I met in Paris with General Cazelles, who had been sacked by the Pompidou government for his inadvertent role in the affair and found the distinguished old officer still dazed by what had happened to him. From retired French officials, I obtained copies of relevant documents, including intelligence reports on the flight of the Cherbourg boats. Ex-Premier Jacques Chaban-Delmas described in an interview the government’s deliberations when the escape was discovered, including the proposal that the French air force “interdict” the fleeing boats.
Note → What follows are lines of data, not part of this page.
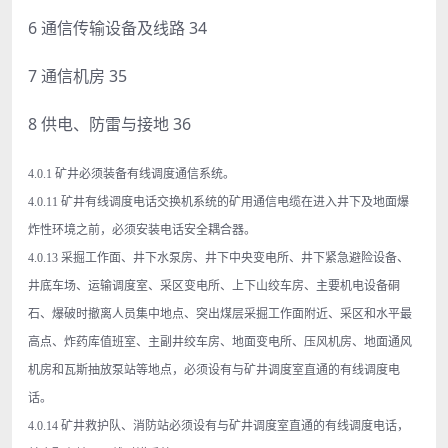
6 通信传输设备及线路 34
7 通信机房 35
8 供电、防雷与接地 36
4.0.1 矿井必须装备有线调度通信系统。
4.0.11 矿井有线调度电话交换机系统的矿用通信电缆在进入井下及地面爆
炸性环境之前，必须安装电话安全耦合器。
4.0.13 采掘工作面、井下水泵房、井下中央变电所、井下紧急避险设备、
井底车场、运输调度室、采区变电所、上下山绞车房、主要机电设备硐
石、爆破时撤离人员集中地点、突出煤层采掘工作面附近、采区和水平最
高点、炸药库值班室、主副井绞车房、地面变电所、压风机房、地面通风
机房和瓦斯抽放泵站等地点，必须设有与矿井调度室直通的有线调度电
话。
4.0.14 矿井救护队、消防站必须设有与矿井调度室直通的有线调度电话，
In the end, all these strands emanating from the piece of investigative string offered by the captain in Israeli naval headquarters would weave together into a single tale. There were three distinct parts to the story – the development of the missile boat system, the escape from Cherbourg, and the performance of the boats in battle. The story of the Cherbourg breakout is told here comprehensively for the first time on the basis of interviews with the principals involved. Likewise, the account of the boats’ performance in the war. For me, however, it was the story of the boats’ development that was the most exciting aspect, even though it was the most sedentary. The development process was an act of intellectual daring and creative teamwork that would foreshadow the successes of Israel’s military industries in future decades, including the Iron Dome anti-rocket system.
In maritime encounters around the world after the Yom Kippur War, the missile would prove to be king. In the Falklands campaign, the British, despite electronic defenses, lost two vessels to French-made Exocet missiles fired by Argentine planes. In the Persian Gulf, tankers would become targets in a shooting gallery for Iranian and Iraqi missiles and even the American destroyer, USS Stark, would fall victim.
The virtual absence of written references to the Israeli missile boat performance in the Yom Kippur War, even in professional literature, was probably due to the secrecy with which the Israeli navy initially shrouded events for security reasons as well as tight-lipped habit and lack of publicity consciousness. Even in Israel, the story of the electronic defenses that permitted the Israeli missile boats to overcome the technology of a superpower was virtually unknown outside the navy itself.
Among the numerous persons not mentioned in the text who were generous in providing information I would like to thank Zvi Tirosh, Moshe Oren, Hirsh Goodman, Michael Lazarus, Arye Barak, Munya Mardor, Ephraim Talmon, Louis Lipsky, Yitzhak Zoran, Jacques Derogy, and Jacques Bruneau. My special thanks to the number-two man on the Gabriel team —anonymous at his own request — who was able to shepherd my non-technical mind through the arcane world of electronics.